= The Art of Donald McGill =

"The Art of Donald McGill" is a critical essay first published in 1941 by the English author George Orwell. It discusses the genre of English saucy seaside postcards that were sold mostly in small shops in British coastal towns, and particularly the work of its prime exponent, Donald McGill. Orwell notes the role of this type of humour as a rebellion against convention in society and states that, despite the vulgarity, he would be sorry to see the postcards vanish.

==Background==
Seaside postcards represent the low humour and wordplay that was characteristic of the Victorian music hall. They were sold by newsagents and at booths along the front at British seaside holiday resorts.

McGill created an estimated 12,000 of the colour washed drawings which were then reproduced as postcards and an estimated 200 million were printed and sold. His career began in 1904 when he was encouraged by a relation who saw an illustrated get-well card McGill had made for a sick nephew. Within a year it was his full-time occupation. McGill studied art and married the daughter of the owner of Crowder's Music Hall in Greenwich. Such postcards were associated with embarrassment and McGill noted that his two daughters "ran like stags whenever they passed a comic postcard shop".

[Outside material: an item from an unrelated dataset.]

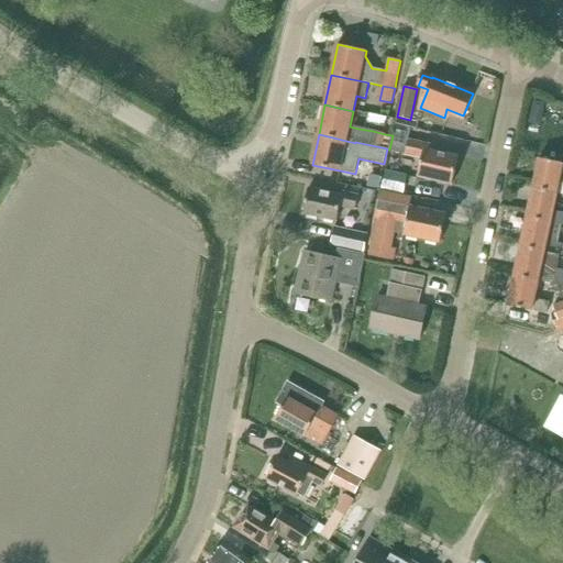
[(393,135),(389,150),(400,152),(405,138),(393,135)]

Orwell's interest in such postcards began in his schooldays in Eastbourne. Jacintha Buddicom recalls him around the age of twelve at Shiplake and Henley when he kept a collection in an album. She recalls that some were kept in a manilla envelope because they were "too vulgar" to be put on display. In "Such, Such Were the Joys" Orwell reports his alarm at being stared at with suspicion by a man as he came out a newsagent's shop in Eastbourne, although he says in the essay that he was buying sweets.

==Publication==
"The Art of Donald McGill" was first published in Horizon in September 1941. The article has appeared in many anthologies including Critical Essays (1946), Collected Essays (1961), Decline of the English Murder and Other Essays (1965) and The Collected Essays, Journalism and Letters of George Orwell (1968), republished by the Donald McGill Museum & Archive Ryde (2010) with for the first time examples of the cards discussed accompanying the text.

==Summary==
Orwell identifies the overpowering vulgarity, the crude drawing and unbearable colours of the seaside postcard which specialises in very 'low' humour. He selects McGill because he sees his work as the most representative and perfect in the tradition, although he is ignorant of whether McGill is a real individual or just a corporate name.

Orwell picks out the main subjects of the postcards as sex, home life, drunkenness, WC jokes, snobbery within the working-class, stereotypical figures and topical politico-social fads. They feature illegitimacy, the mother-in-law, the hen-pecked husband, the middle-aged drunk, chamber pots, the nervous clergyman who says the wrong thing, malapropisms and "an endless succession of fat women in tight bathing-dresses." He concludes that this reflects, on a comic level, the working-class outlook that youth and adventure, and even individual life, end with marriage.

Orwell considers that in England under censorship laws there is a wide gap between what can be said and what can be printed. He sees comic post cards as the only medium in which really "low" humour is printable although similar jokes are part and parcel of the revue and music-hall, and can be heard on the radio.

Orwell presents a thesis of duality in human nature which he calls the Don Quixote–Sancho Panza combination—the conflict between high-minded respectability and vulgar buffoonery. "Society has always to demand a little more from human beings than it will get in practice—that they should work hard, pay their taxes, and be faithful to their wives, men should think it glorious to die on the battlefield and women should want to wear themselves out with child-bearing. The postcards represent the worm's-eye view of life where "marriage is a dirty joke or a comic disaster... where the lawyer is always a crook and the Scotsman always a miser, where the newly-weds make fools of themselves on the hideous beds of seaside lodging-houses and the drunken, red-nosed husbands roll home at four in the morning to meet the linen-nightgowned wives who wait for them behind the front door, poker in hand". Orwell brings in a quotation from Ecclesiastes (vii 15).

Such postcards are therefore symptomatically important as a sort of saturnalia, a harmless rebellion against virtue. Orwell notes that the mood of the comic post card could appear between the murders in Shakespeare's tragedies but that this type of humour in literature had been repressed from the beginning of the 19th century and has dwindled to these "ill-drawn post cards, leading a barely legal existence in cheap stationers' windows".

==Postscript==
In 1954, under a government crackdown on declining morals, McGill was prosecuted and fined under the Obscene Publications Act 1857. This almost wiped out the industry. In 1957 he gave evidence to a House of Commons Select Committee which was revising the legislation.

In the light of an exhibition of the work of McGill in 2004, various critics have challenged Orwell's dismissive view of the quality of the art.